Six men, three women and two boys, who had been sitting with their backs against a wall, stood up to greet him. They were a rather sorry-looking group, dowdy and travel-worn, without an expensive garment or a really clean turban among them; but that was another form of histrionics; there were bundles on the floor containing finery they did not choose to show yet, lest the sight of it might prevent their paymaster, for his own pride's sake, from fitting them out with new, clean clothing. Maitraya looked disgusted. He knew that ancient method of extortion and assessed it for what it was worth.

"Such a rabble! Such a band of mendicants!" he exclaimed. "I am ashamed to present you to his honor the learned Brahman Gupta Rao, who will play leading parts in our company! He will think it is a company of street-sweepers!"

They bowed to Ommony, murmuring "Pranam," and he blessed them perfunctorily. It was more important at the moment to examine the room carefully than to make friends with outcaste actors, who pretend to themselves that they despise a Brahman, but actually fear one like the devil if he takes, and keeps, the upper hand.

The room was about thirty-five feet broad by ninety feet long, extremely high and beamed and cross-beamed with adze-trimmed timbers as heavy as the deck-beams of a sailing ship. There was a faint suggestion of a smell of grain and gunny-bags. Along one end, to the right of the door, was a platform, not more than four feet high nor eight feet deep, with a door in the wall at the end of it farthest from the courtyard; on the platform was a clean Tibetan prayer mat.

The walls were bare, of stone reenforced by heavy timbers, and the only furniture or ornaments consisted of heavy brass chandeliers suspended on brass chains from the ceiling and brass sconces fastened to the timbers of the walls. The place was fairly clean, except for wasp's nests and grease on the floor and walls where the illuminating medium had dripped.
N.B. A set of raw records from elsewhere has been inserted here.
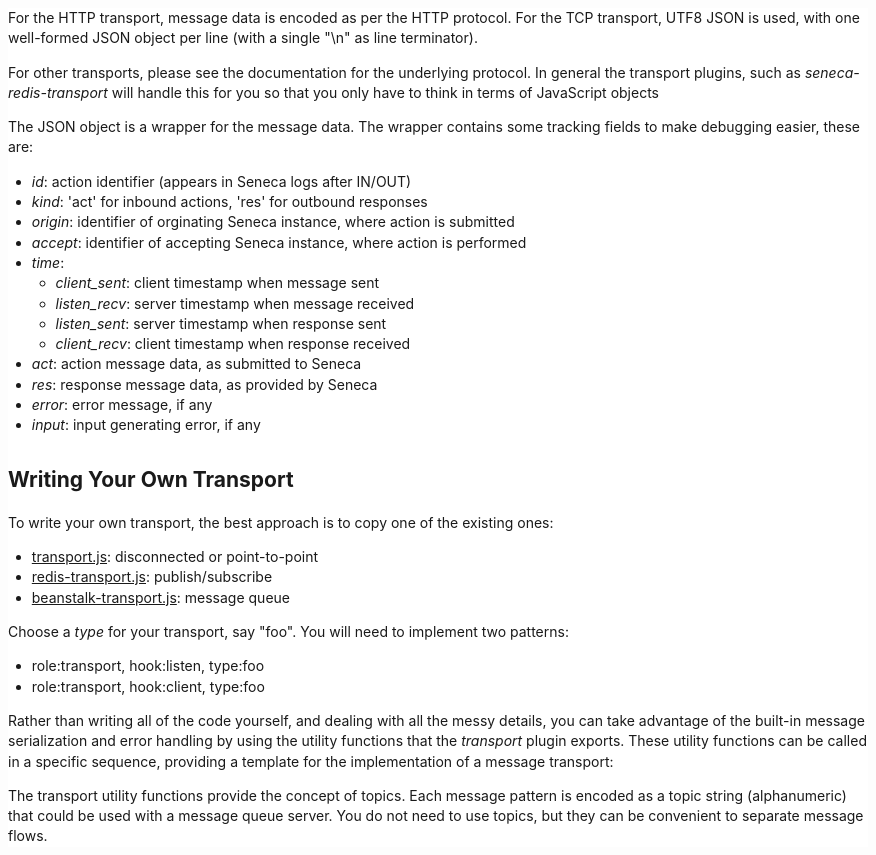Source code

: For the HTTP transport, message data is encoded as per the HTTP
protocol. For the TCP transport, UTF8 JSON is used, with one
well-formed JSON object per line (with a single "\n" as line
terminator).

For other transports, please see the documentation for the underlying
protocol. In general the transport plugins, such as
_seneca-redis-transport_ will handle this for you so that you only
have to think in terms of JavaScript objects

The JSON object is a wrapper for the message data. The wrapper contains
some tracking fields to make debugging easier, these are:

   * _id_:     action identifier (appears in Seneca logs after IN/OUT)
   * _kind_:   'act' for inbound actions, 'res' for outbound responses
   * _origin_: identifier of orginating Seneca instance, where action is submitted
   * _accept_: identifier of accepting Seneca instance, where action is performed
   * _time_:
      *   _client_sent_: client timestamp when message sent 
      *   _listen_recv_: server timestamp when message received 
      *   _listen_sent_: server timestamp when response sent 
      *   _client_recv_: client timestamp when response received 
   * _act_: action message data, as submitted to Seneca
   * _res_: response message data, as provided by Seneca
   * _error_: error message, if any
   * _input_: input generating error, if any


## Writing Your Own Transport

To write your own transport, the best approach is to copy one of the existing ones:

   * [transport.js](https://github.com/rjrodger/seneca-transport/blob/master/transport.js): disconnected or point-to-point
   * [redis-transport.js](https://github.com/rjrodger/seneca-redis-transport/blob/master/redis-transport.js): publish/subscribe
   * [beanstalk-transport.js](https://github.com/rjrodger/seneca-beanstalk-transport/blob/master/beanstalk-transport.js): message queue

Choose a _type_ for your transport, say "foo". You will need to
implement two patterns:

   * role:transport, hook:listen, type:foo
   * role:transport, hook:client, type:foo

Rather than writing all of the code yourself, and dealing with all the
messy details, you can take advantage of the built-in message
serialization and error handling by using the utility functions that
the _transport_ plugin exports. These utility functions can be called
in a specific sequence, providing a template for the implementation of
a message transport:

The transport utility functions provide the concept of topics. Each
message pattern is encoded as a topic string (alphanumeric) that could
be used with a message queue server. You do not need to use topics,
but they can be convenient to separate message flows.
There were no prayer-wheels, images of gods, or anything to suggest a religious atmosphere, which nevertheless prevailed, perhaps because of the austerity.

Ommony decided to try the platform; as a Bhat-Brahman he had perfect authority for being impudent, and as a man of ordinary good sense he was justified in taking Dawa Tsering with him, to keep that individual out of mischief; so he beckoned to the dog and Dawa Tsering, climbed to the platform by means of some pegs stuck there for the purpose, and checked an exclamation of surprise.

The trunk full of clothes that he had ordered from Benjamin stood unopened in the far dark corner of the platform, where almost no light penetrated. It was strapped, locked, sealed with a leaden disk, and the key hung down from the handle.

He determined then and there to waste no further effort on conjecture. The Lama knew who he was. Benjamin was the informer. Probably on one of the occasions when Benjamin went shuffling along the passage by the staircase in front of his store he had sent a message to the Lama. Luck must favor him now or not, as the Powers who measure out the luck should see fit. He sat down cross-legged in deep shadow on top of the trunk, which creaked under his weight, signed to Dawa Tsering to be seated upon the floor, watched Diana curl herself in patient boredom in the shadow beside him, leaned into the corner, listened to the chattering of the actors and to Maitraya's pompous scolding, and presently fell asleep. Not having slept at all the previous night, he judged it was ridiculous to stay awake and worry. Opportunity is meant for wise men's seizing.